> [Directive]
Reproduce every line of the records below word for word, leaving out the pictures.
★ ★ ★ ★ ★
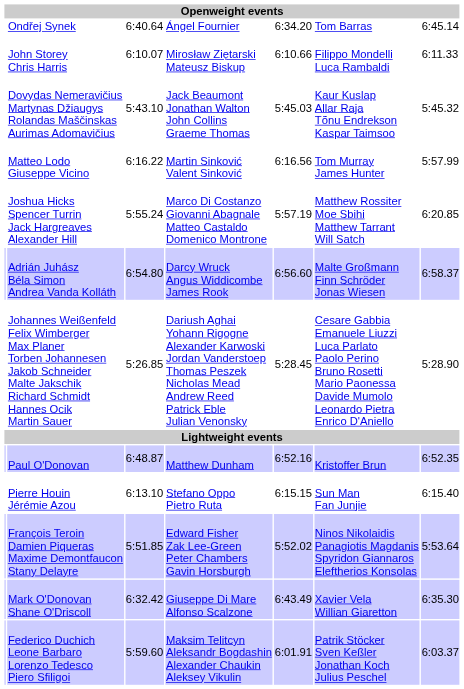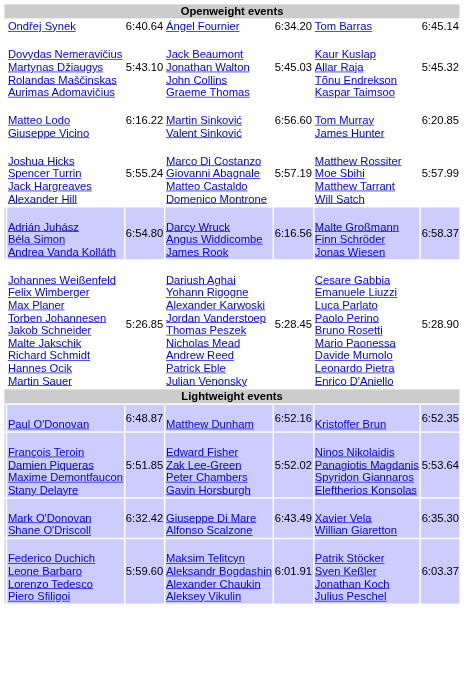- row: John Storey Chris Harris | 6:10.07 | Mirosław Ziętarski Mateusz Biskup | 6:10.66 | Filippo Mondelli Luca Rambaldi | 6:11.33
Matteo Lodo Giuseppe Vicino | column 5: 6:16.56 -> 6:56.60
Matteo Lodo Giuseppe Vicino | column 7: 5:57.99 -> 6:20.85
Joshua Hicks Spencer Turrin Jack Hargreaves Alexander Hill | column 7: 6:20.85 -> 5:57.99
Adrián Juhász Béla Simon Andrea Vanda Kolláth | column 5: 6:56.60 -> 6:16.56
- row: Pierre Houin Jérémie Azou | 6:13.10 | Stefano Oppo Pietro Ruta | 6:15.15 | Sun Man Fan Junjie | 6:15.40
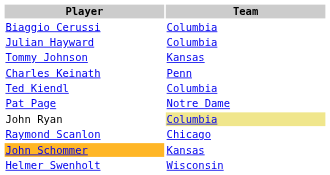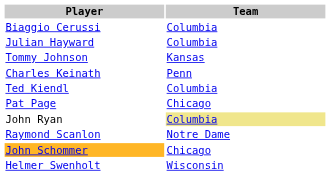Pat Page | Team: Notre Dame -> Chicago
Raymond Scanlon | Team: Chicago -> Notre Dame
John Schommer | Team: Kansas -> Chicago
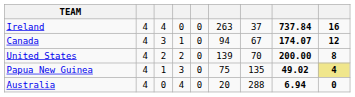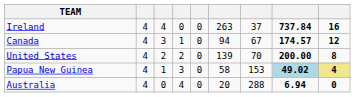Canada | column 8: 174.07 -> 174.57
Papua New Guinea | column 6: 75 -> 58
Papua New Guinea | column 7: 135 -> 153
Papua New Guinea | column 8: no background -> lightblue background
★ ★ ★ ★ ★
> [Result of the exercise]
- row: John Storey Chris Harris | 6:10.07 | Mirosław Ziętarski Mateusz Biskup | 6:10.66 | Filippo Mondelli Luca Rambaldi | 6:11.33
Matteo Lodo Giuseppe Vicino | column 5: 6:16.56 -> 6:56.60
Matteo Lodo Giuseppe Vicino | column 7: 5:57.99 -> 6:20.85
Joshua Hicks Spencer Turrin Jack Hargreaves Alexander Hill | column 7: 6:20.85 -> 5:57.99
Adrián Juhász Béla Simon Andrea Vanda Kolláth | column 5: 6:56.60 -> 6:16.56
- row: Pierre Houin Jérémie Azou | 6:13.10 | Stefano Oppo Pietro Ruta | 6:15.15 | Sun Man Fan Junjie | 6:15.40
Pat Page | Team: Notre Dame -> Chicago
Raymond Scanlon | Team: Chicago -> Notre Dame
John Schommer | Team: Kansas -> Chicago
Canada | column 8: 174.07 -> 174.57
Papua New Guinea | column 6: 75 -> 58
Papua New Guinea | column 7: 135 -> 153
Papua New Guinea | column 8: no background -> lightblue background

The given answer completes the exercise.